Por exemplo, para muitos de nós, a relação dos filhos de Bolsonaro com Michelle tinham rusgas, mas nada que tivesse que ser lavagm de roupa suja em praça pública. Tudo ficava no interior e de forma hermética.

Agora, o que parece é que, aliviada com a prisão de Bolsonaeo, Michelle não colocou as manguinhas de fora, mas as unhas, as garras para os filhos de Bolsonaro e para o resto da falange do PL para que todos se sentissem ofendidos e revoltados com ela.

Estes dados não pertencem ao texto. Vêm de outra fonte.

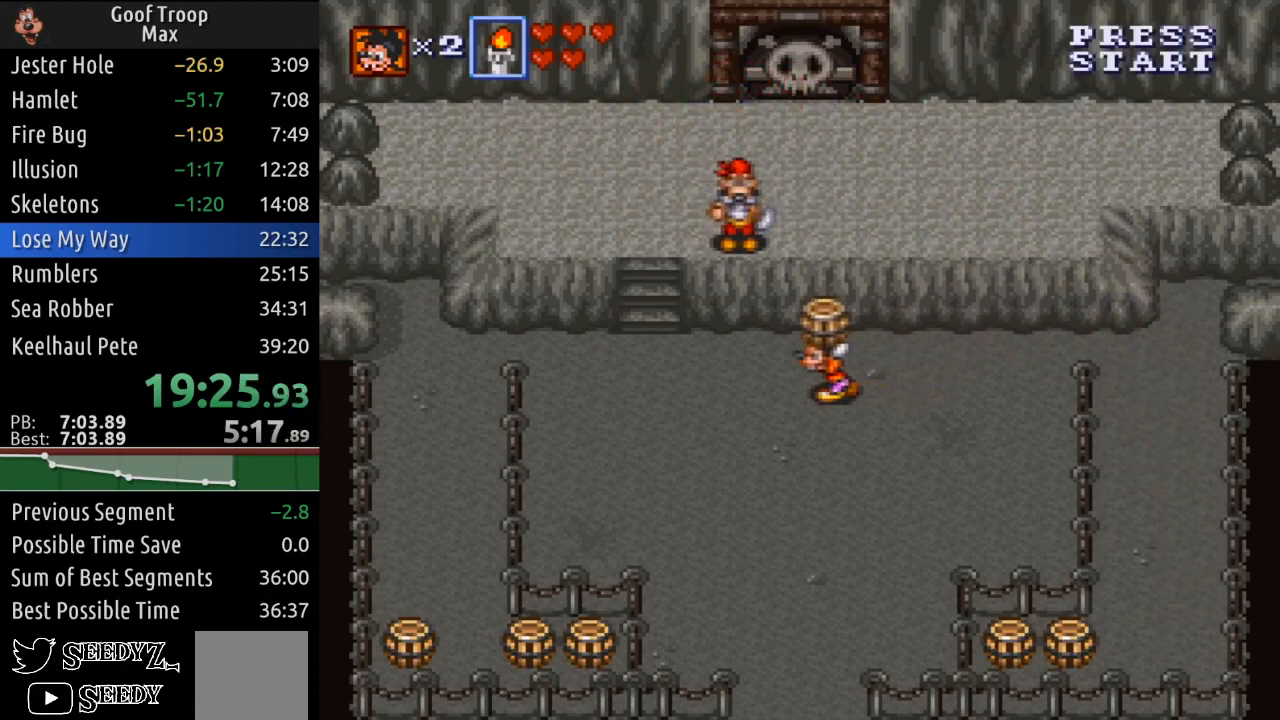
{"buttons": ["DPAD_UP", "DPAD_LEFT"], "left_stick": "center", "right_stick": "center", "events": [[217, "DPAD_UP", "down"], [300, "DPAD_LEFT", "up"], [317, "A", "down"], [417, "A", "up"], [467, "DPAD_LEFT", "down"]]}
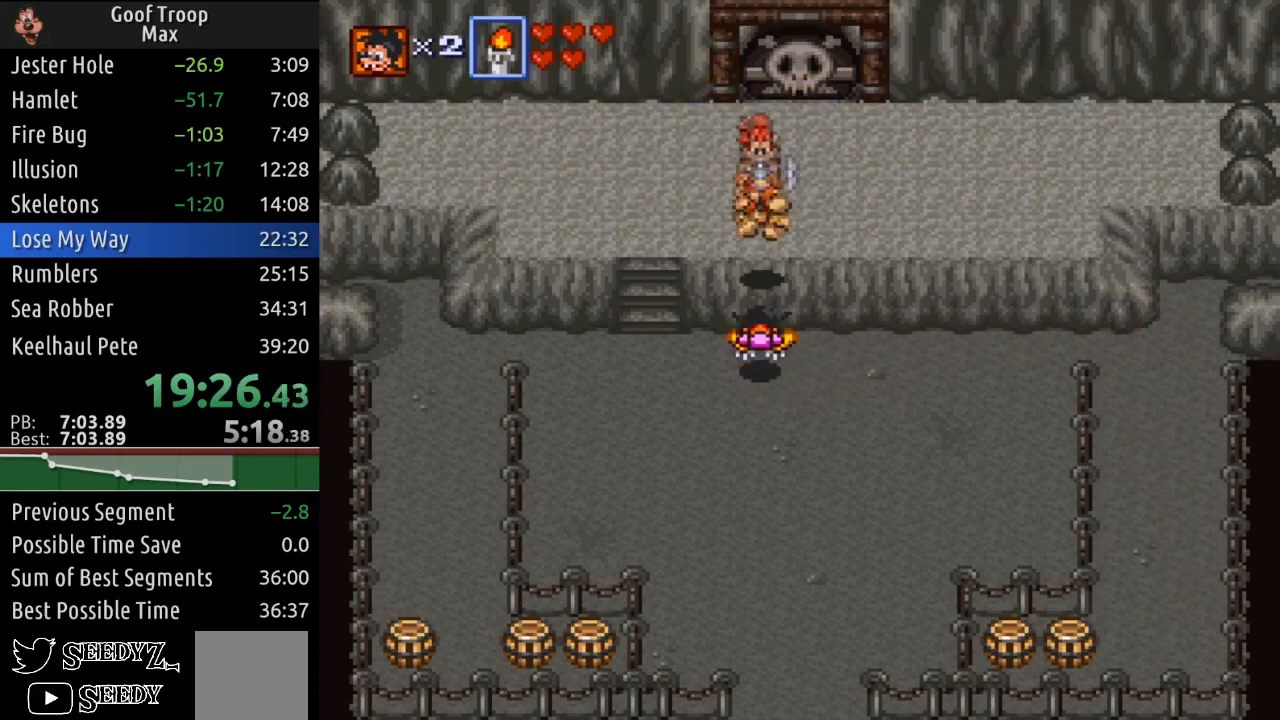
{"buttons": ["DPAD_UP", "DPAD_LEFT"], "left_stick": "center", "right_stick": "center", "events": [[16, "DPAD_UP", "up"], [417, "DPAD_UP", "down"]]}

Não há motivos para surpresas, Michelle sempre trabalhou em operação de bastidores ou na relação direta com eleitores para onstrur a sua imagem não a de Bolsonaro.

É fato é que ela tem traquejo para falar em público, mas é escancarado que isso não ocorreu de forma natural, tem método, tem técnica para Michelle aparecer tão desenvolta, sem atropelar palavras e produzindo, através de técnica emocional, um discurso e um tom de voz apropriado para cada situação.

A não ser que a ex-primeira dama tenha uma marcada guardada na manga, ela parece não ter combinado sua estratégia com os russos, porque o PL e, em bloco, os filhos de Bolsonaro deram um calor na moça, típico de quem se surpreendeu com sua ousadia, mas nem por isso saiu barato esse relevo qua a moça de passado duvidoso resolveu jogar.

Afinal de contas, o defunto político, Jair Bolsonaro,  fez a passagem.

Michelle não esperou sequer o corpo esfriar, jogou o seu traje de luto no lixo e foi à luta.

Agora é aguardar o que a turma do deixa disso, que é praticamente agulha no palheiro no univeso de intolerância bolsonarista, altamente misógino, vai aprontar para escanteá-la sem fazer alarde.

Michelle, assim como Tarcísio, tem conteúdo zero para apresentar.